Collection entries:
---
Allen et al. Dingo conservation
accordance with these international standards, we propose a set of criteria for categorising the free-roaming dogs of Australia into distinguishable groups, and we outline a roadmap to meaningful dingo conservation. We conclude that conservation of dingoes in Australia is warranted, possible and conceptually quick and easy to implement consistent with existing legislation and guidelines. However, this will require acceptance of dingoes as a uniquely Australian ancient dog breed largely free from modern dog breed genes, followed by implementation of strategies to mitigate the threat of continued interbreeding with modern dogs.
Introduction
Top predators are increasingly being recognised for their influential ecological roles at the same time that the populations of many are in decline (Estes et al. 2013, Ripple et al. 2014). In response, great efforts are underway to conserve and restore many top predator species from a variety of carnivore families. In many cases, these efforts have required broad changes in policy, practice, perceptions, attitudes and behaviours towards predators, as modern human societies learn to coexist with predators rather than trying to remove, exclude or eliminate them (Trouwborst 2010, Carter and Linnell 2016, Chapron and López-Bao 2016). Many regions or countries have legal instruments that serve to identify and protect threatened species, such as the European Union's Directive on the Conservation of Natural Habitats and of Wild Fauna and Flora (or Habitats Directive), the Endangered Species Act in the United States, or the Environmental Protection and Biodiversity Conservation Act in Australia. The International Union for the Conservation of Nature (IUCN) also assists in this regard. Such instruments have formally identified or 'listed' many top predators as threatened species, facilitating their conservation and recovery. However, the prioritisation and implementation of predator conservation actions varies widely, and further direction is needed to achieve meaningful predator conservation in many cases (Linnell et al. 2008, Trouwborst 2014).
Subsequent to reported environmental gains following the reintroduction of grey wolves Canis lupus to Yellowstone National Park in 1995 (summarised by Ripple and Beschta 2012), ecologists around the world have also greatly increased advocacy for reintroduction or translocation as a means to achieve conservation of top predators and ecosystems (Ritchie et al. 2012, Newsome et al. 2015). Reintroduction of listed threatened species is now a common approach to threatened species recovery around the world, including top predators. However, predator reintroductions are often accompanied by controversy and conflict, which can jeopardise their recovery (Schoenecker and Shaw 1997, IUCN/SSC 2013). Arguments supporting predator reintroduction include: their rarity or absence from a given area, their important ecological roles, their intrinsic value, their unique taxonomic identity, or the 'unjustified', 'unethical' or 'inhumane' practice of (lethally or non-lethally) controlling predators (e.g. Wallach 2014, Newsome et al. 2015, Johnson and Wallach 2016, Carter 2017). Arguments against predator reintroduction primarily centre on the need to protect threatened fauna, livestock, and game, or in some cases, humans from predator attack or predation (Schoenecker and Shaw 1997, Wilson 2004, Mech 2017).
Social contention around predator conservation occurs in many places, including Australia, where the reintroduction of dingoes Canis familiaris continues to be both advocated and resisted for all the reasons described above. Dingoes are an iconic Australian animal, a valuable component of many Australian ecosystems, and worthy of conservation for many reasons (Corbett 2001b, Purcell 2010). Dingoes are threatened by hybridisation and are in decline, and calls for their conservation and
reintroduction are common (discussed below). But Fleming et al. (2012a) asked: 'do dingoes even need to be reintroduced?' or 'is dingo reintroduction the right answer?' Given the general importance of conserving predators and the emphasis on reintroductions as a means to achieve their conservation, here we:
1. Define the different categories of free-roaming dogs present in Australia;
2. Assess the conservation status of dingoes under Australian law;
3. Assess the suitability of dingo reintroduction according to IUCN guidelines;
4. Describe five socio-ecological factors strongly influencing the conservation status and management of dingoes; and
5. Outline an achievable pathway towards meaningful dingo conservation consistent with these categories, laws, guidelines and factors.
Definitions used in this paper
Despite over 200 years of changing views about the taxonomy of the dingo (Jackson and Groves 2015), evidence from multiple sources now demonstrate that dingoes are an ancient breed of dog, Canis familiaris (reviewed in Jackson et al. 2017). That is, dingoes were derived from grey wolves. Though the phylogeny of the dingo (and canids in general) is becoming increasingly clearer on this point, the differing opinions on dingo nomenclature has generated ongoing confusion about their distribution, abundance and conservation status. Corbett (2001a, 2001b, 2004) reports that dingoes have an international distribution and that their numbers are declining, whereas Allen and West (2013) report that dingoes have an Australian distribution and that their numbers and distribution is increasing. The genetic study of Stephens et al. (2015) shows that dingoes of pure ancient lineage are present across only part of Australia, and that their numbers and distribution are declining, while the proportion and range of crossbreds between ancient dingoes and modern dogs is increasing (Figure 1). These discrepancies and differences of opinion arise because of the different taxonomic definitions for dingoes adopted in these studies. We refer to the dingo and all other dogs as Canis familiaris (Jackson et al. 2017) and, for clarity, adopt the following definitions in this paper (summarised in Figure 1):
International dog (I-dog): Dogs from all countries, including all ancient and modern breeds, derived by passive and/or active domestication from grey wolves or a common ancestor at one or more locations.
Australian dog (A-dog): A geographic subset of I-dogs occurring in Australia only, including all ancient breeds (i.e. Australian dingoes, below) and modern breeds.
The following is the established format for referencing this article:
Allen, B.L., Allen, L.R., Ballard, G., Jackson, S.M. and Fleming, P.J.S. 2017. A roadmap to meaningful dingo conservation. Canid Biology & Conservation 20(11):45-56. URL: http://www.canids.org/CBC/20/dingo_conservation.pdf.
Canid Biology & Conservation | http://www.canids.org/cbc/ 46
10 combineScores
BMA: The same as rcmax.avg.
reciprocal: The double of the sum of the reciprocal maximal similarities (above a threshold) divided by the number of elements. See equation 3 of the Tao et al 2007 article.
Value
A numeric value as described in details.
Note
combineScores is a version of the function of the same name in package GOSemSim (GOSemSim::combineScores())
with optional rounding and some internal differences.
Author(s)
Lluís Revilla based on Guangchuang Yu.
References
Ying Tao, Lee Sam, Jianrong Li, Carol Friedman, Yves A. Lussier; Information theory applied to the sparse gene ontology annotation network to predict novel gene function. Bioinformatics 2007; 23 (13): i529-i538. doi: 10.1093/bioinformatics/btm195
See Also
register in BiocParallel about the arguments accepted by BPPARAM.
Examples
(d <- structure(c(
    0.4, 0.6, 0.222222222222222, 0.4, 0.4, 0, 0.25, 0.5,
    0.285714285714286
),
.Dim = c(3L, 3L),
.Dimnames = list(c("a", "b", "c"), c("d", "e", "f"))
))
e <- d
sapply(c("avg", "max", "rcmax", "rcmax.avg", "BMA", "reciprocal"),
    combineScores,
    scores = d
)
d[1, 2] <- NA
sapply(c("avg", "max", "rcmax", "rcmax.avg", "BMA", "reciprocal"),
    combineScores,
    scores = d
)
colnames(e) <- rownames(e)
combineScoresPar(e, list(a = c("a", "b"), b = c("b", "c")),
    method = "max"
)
---
Work instructions: Looking at the records above, work out how many lines include the string "means". Give the number and nothing else.

Response area: 2